Having two bathrooms for a family of five is a major life accomplishment, which we achieved exactly 1.5 years ago when we bought the Babushka House. The timing was perfect: Our youngest was potty trained,* and now five fully-formed humans all needed to use a toilet, usually at the same time.
Babushka’s downstairs half bathroom was tiny and yellowed with nicotine,** but had the tools to get the job done. And so, so many shiny gold towel racks:
The excitement of Double Bathroom Achievement was short-lived, once we realized that the mystical Second Toilet was falling through the floor:
For years, upstairs bathroom had been inflicting water torture onto its smaller cousin below; the incessant leak destroyed the ceiling, and rotted out the bathroom’s sub-floor. Sitting on this toilet felt squishy and wobbly, as if the slightest (ahem) strain or push might send both the toilet and its passenger tumbling into the basement.
The first step was to pull out the toilet, tear up the rotting sub-floor and build a new one.
I’m quite proud to add “Sub-Floor Artist” to my resume! Note my visionary interpretation of where the toilet base and water supply line should go. Feel free to add to you Pintrest page of Bathroom Sub-floor Inspiration.
The easiest part of this project was choosing the tile: a modern-yet-traditional two-toned scheme. But Scott and I were devastated to learn that we couldn’t just throw new tile down on the sub-floor. First, we had to buy, measure, cut and install cement board, which is like drywall for the floor, only scratchier.
Next, we had to conduct a “dry fit”, which is like a game of musty Tetris™ where we cut the tile to match our weirdly shaped bathroom. Note that our bathroom is extra weird because you have to go through the bathroom to get to the basement. And surprisingly, I’ve only once walked in on a house-guest with their pants down (not pictured).
With the tile layed out, we mixed up some thin-set mortar and schmeared it generously across the cement board like cream cheese on a bagel.
Then we (meaning, Scott) quickly and carefully arranged the tiles over the mortar like, um…. lox and capers and delicate slices of cucumber and red onion. ***
After the tile was set, we (meaning, Scott) mixed up a batch of grout, which is sort of like mortar, but scratchier, and fills in the space between the tiles. We intentionally chose dark grey, which is the color of white grout after you haven’t cleaned your bathroom in five years:
Spread the grout all over the tile and rub it into the cracks like lotion on a dry elbow.
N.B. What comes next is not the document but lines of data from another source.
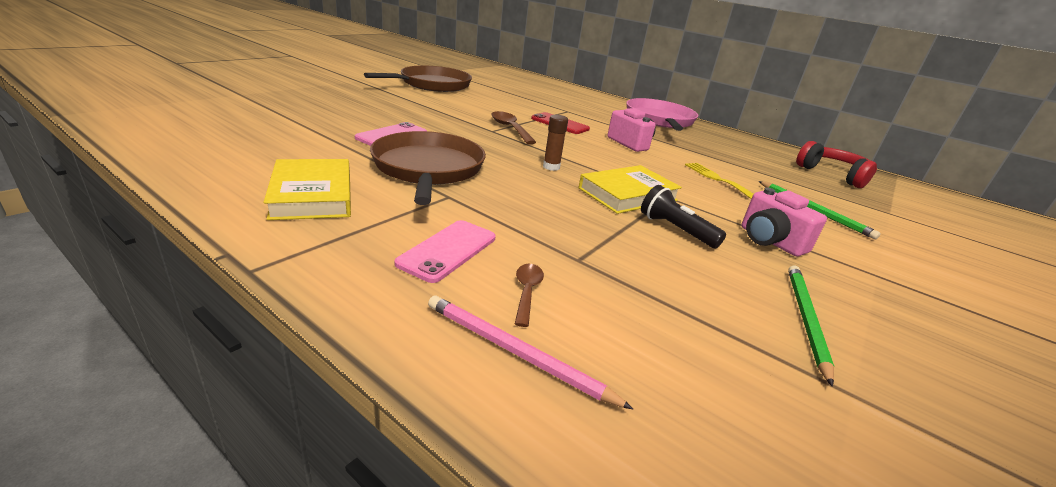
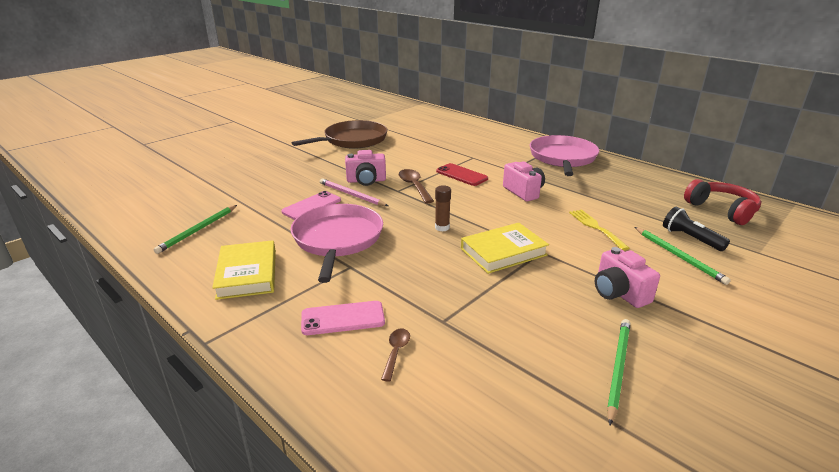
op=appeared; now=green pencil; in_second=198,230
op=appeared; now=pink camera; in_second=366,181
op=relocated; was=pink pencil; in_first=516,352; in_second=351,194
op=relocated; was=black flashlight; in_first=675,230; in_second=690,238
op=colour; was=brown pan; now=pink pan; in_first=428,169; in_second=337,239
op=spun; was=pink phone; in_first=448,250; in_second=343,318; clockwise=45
Then wipe up that huge stupid mess you just made in the bathroom with a comically-big sponge:
While waiting for the grout to set, it was time to shave 50 years of other people’s nastiness from the base of the toilet, which was resting sideways in our kitchen.
That brown stuff that looks like the turds of a carnivorous drifter is really just a petrified wax ring. Or, that’s what we kept telling ourselves.
We (Scott) then installed a new wax ring and flange — pronounced the French way, FLÁN-JAY — and somehow got the toilet back onto its original hole. A fresh coat of caulk around the base adds a touch of class.
With the new floor installed, our micro-bathroom was now mostly functional!
After all that hard work, Scott and I decided to take a little breather before tackling the walls and ceiling. That “little breather” lasted more than a year. Did we ever “finish” the micro-bathroom makeover? See how it all ends in Part 2…
* Some of you may be offended by the authoritarian tone of the term “Potty-Train” so instead we might say, “Defecation Education,” “Urination Leadership Initiative,” “Juvenile Flow Control Systems Support,” or “Human Waste Disposal Enlightenment and Direction Understanding.”
** I imagine when Babushka and her family bought this house in the 1950s, it was considered quite glamorous to smoke on the toilet.
** Metaphor Alert! Please do not attempt to schmear mortar on a bagel, or cream cheese on your cement board floor, or onions or smoked fish on top of any home improvement project.